For two decades, immunoconjugates have been a mainstay of targeted oncology, from antibody–drug conjugates to radioimmunotherapy probes. The clinical challenge has never been the underlying concept, but rather the chemistry of conjugation. Conventional strategies, stochastic coupling to lysines or other surface residues, are simple and inexpensive but yield heterogeneous mixtures with variable degrees of labeling. This molecular diversity can compromise pharmacokinetics, antigen recognition, and imaging contrast, limiting the translational potential of otherwise powerful agents. As a result, the field has been steadily shifting toward site-specific modification, leveraging unnatural amino acids, chemoenzymatic ligations, or disulfide reduction. Each approach improves homogeneity but introduces new barriers, from cost and complexity to instability of linkages. The need for a fast, robust, and translatable chemical method has been acute.

In a communication published in Bioconjugate Chemistry, researchers in the Zeglis Lab at Hunter College, introduce the AJICAP reagent, a 17-amino acid cyclic peptide that binds to a protein A recognition motif in the Fc domain of IgG1–4 antibodies and directs modification to the heavy-chain lysine K248. Once bound, its thiophenyl ester reacts with the proximal amine, and subsequent hydroxylamine treatment liberates the peptide scaffold to yield a pair of free thiols. This traceless maneuver produces a heavy-chain–specific, sulfhydryl-bearing intermediate ready for thiol-reactive cargo. In prior work, AJICAP enabled antibody–drug conjugates of trastuzumab and rituximab with controlled degree-of-labeling and excellent stability. Here, the platform is extended to the synthesis of radioimmunoconjugates by attaching a bifunctional chelator—CHX-A″-DTPA equipped with a phenyloxadiazolyl methyl sulfone, PODS, group, followed by coordination of therapeutic lutetium-177. The model antibody, 5B1, targets the carbohydrate antigen CA19-9, widely expressed in pancreatic ductal adenocarcinoma, offering a clinically relevant testbed.

The synthetic sequence proved straightforward. AJICAP treatment of 5B1, hydroxylamine cleavage, and conjugation to PODS-DTPA yielded DTPA-^PODSAJICAP-5B1 in ~65% yield with a degree-of-labeling of 1.8 ± 0.1. For comparison, two controls were prepared: a disulfide-reduced site-selective conjugate, DTPA-PODS-5B1, and a conventional stochastic lysine conjugate, DTPA-5B1. All three were labeled with [¹⁷⁷Lu]Lu³⁺ to high yield and radiochemical purity, and all exhibited excellent serum stability over five days. Immunoreactivity toward CA19-9 was retained, with blockable antigen binding and fractions exceeding 0.75. Importantly, autoradiography confirmed heavy-chain localization of the AJICAP modification, consistent with K248 targeting, while the other two approaches produced a broader but still predominantly heavy-chain distribution.

In vivo, each of the three radioimmunoconjugates displayed strong tumor tropism in BxPC3 pancreatic xenografts, with high and sustained uptake. At 144 h, tumoral accumulation reached 52.0 ± 24.5 %ID/g for the AJICAP construct, compared with 42.9 ± 13.7 %ID/g for the disulfide variant and 18.8 ± 5.0 %ID/g for the stochastic analogue. Tumor-to-blood ratios were broadly similar across constructs, but tumor-to-bone ratios were highest for the AJICAP probe. Statistically significant differences emerged mainly in comparisons to the stochastic conjugate, underscoring that even traditional methods can perform well when paired with a robust antibody scaffold such as 5B1. The authors note that the advantages of AJICAP may be more dramatic with less stable immunoglobulins, a hypothesis now under active exploration.

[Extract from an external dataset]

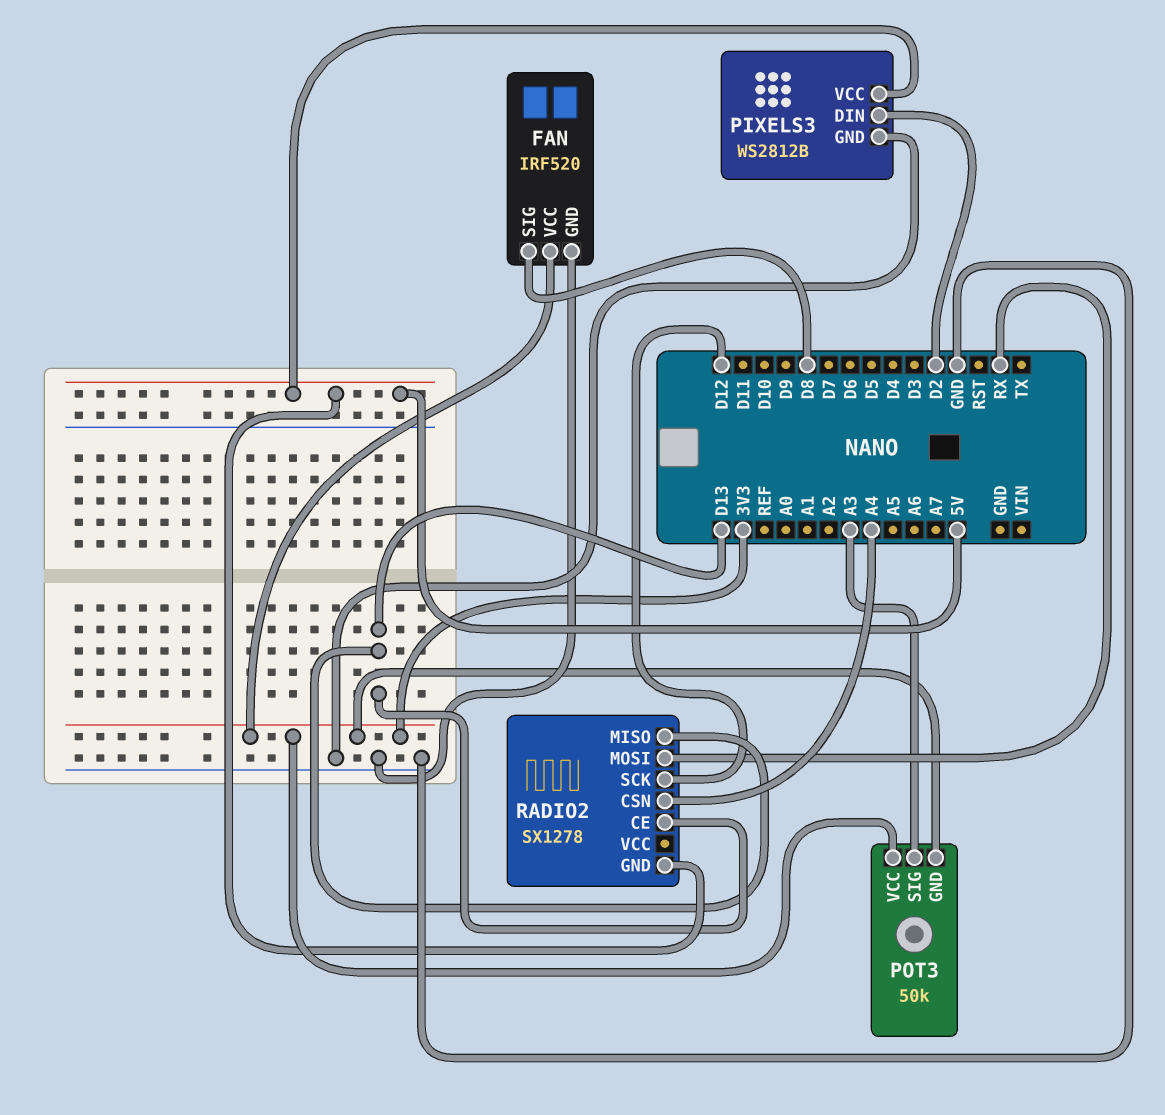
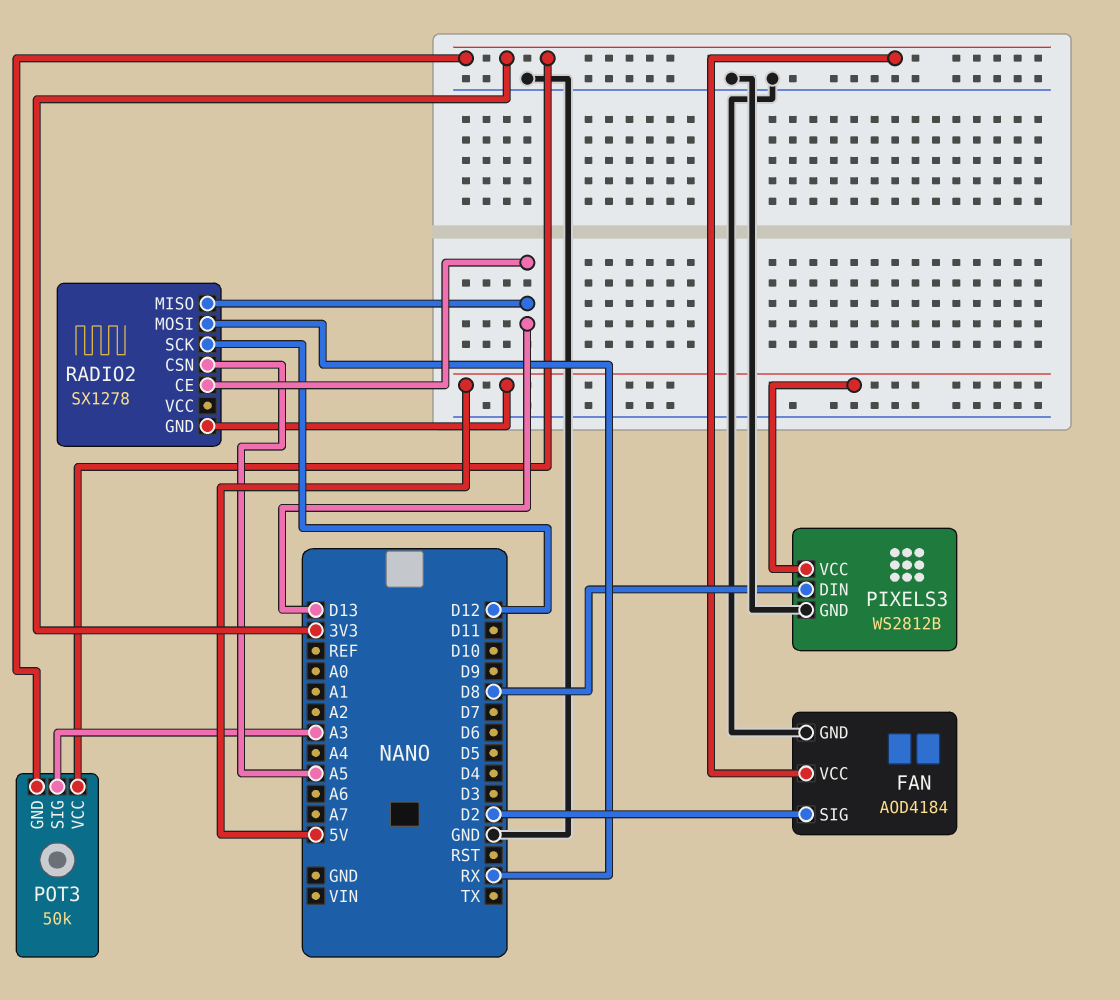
FAN: IRF520 -> AOD4184
FAN pin SIG: D8 -> D2
PIXELS3 pin DIN: D2 -> D8
RADIO2 pin CSN: A4 -> A5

The implications are notable. AJICAP offers a purely chemical, enzyme-free, one-pot/two-step strategy for site-specific conjugation, compatible with native antibodies and modular across payloads. Unlike maleimide–thiol linkages, it avoids instability; unlike enzymatic ligations, it is rapid and low-cost. The product is homogeneous, stable, and in this case, clinically competitive. The authors foresee adaptations toward a single-step AJICAP reagent that directly installs a chelator or drug, further simplifying production and automation.

This work establishes AJICAP as a practical platform for the generation of homogeneous radioimmunoconjugates. While its superiority in vivo may be muted in the context of a highly optimized antibody, the chemistry’s reproducibility, modularity, and scalability mark it as a powerful addition to the toolkit for next-generation radiopharmaceuticals and antibody-based therapeutics.